The poll found that Mr. Romney is backed by more independents than Mr. Obama, and a majority of those who are more enthusiastic about voting this year. But Mr. Romney, who has struggled to build a personal connection and an empathetic appeal, is viewed by 55 percent of likely voters here as a candidate whose policies favor the rich compared with 10 percent for the middle class.
The state polls were conducted by telephone, both landlines and cellphones, from Sept. 11 to 17 among 1,485 likely voters in Wisconsin, 1,497 likely voters in Colorado and 1,474 likely voters in Virginia. The findings are largely similar across the states, particularly Mr. Romney’s fading advantage on being the candidate best equipped to turn around the economy.

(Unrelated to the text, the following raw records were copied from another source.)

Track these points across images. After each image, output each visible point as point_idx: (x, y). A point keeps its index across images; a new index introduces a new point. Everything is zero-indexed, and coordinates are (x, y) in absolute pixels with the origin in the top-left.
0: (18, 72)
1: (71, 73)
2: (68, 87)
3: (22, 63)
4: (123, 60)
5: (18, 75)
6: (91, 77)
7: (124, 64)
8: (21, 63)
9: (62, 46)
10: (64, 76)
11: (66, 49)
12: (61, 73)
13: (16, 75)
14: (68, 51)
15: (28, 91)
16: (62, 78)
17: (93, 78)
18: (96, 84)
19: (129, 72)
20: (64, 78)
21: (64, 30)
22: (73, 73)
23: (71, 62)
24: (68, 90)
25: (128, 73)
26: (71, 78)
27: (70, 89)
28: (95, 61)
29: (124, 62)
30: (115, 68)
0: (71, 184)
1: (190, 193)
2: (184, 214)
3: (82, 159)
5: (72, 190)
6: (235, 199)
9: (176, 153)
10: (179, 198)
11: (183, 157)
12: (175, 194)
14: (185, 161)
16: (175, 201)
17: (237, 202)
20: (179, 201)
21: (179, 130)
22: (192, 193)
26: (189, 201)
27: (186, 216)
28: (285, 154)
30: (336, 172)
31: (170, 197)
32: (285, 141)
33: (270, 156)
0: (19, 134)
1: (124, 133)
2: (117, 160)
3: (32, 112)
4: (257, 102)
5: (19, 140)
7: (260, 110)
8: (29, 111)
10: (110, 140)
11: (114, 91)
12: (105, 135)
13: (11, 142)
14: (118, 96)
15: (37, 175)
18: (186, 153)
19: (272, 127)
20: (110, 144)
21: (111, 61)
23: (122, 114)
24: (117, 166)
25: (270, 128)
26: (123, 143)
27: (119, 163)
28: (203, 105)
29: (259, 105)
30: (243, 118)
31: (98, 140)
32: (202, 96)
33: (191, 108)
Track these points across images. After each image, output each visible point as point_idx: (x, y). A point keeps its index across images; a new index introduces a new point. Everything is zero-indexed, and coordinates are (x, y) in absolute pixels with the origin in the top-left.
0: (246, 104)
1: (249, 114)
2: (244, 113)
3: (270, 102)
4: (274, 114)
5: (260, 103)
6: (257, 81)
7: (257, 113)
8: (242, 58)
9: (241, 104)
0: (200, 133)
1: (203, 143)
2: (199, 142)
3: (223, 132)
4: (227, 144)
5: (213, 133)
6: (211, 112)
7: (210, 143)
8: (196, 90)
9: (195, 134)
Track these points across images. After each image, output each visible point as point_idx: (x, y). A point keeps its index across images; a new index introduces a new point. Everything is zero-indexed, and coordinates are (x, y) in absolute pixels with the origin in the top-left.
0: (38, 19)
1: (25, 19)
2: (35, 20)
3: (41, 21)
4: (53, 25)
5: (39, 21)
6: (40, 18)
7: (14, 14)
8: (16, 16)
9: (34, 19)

“I am voting against Obama because four years ago he made these promises as to what he would do to improve the economy,” said Arnold Gesch, 83, a retired real estate broker and independent voter from Sheboygan, speaking in a follow-up interview. “I just have no faith in him.”
It remains an open question how voters will react to the challenges facing Mr. Romney, including his forceful defense of a secretly recorded video of him at a fund-raiser in May. But a sense of agitation was detected in some follow-up interviews Tuesday at his suggestion about people being dependent on government.
“I’m not a bottom-feeder like they try to make us out to be,” said Eddie Gochenour, 66, a retired engineer from Danville, Va., who said he had been a Republican for 44 years but intended to support Mr. Obama.
“I earned what I’m getting, and worked all my life for my benefits. I have a good nest egg, but I also earned what I’m getting from the government.”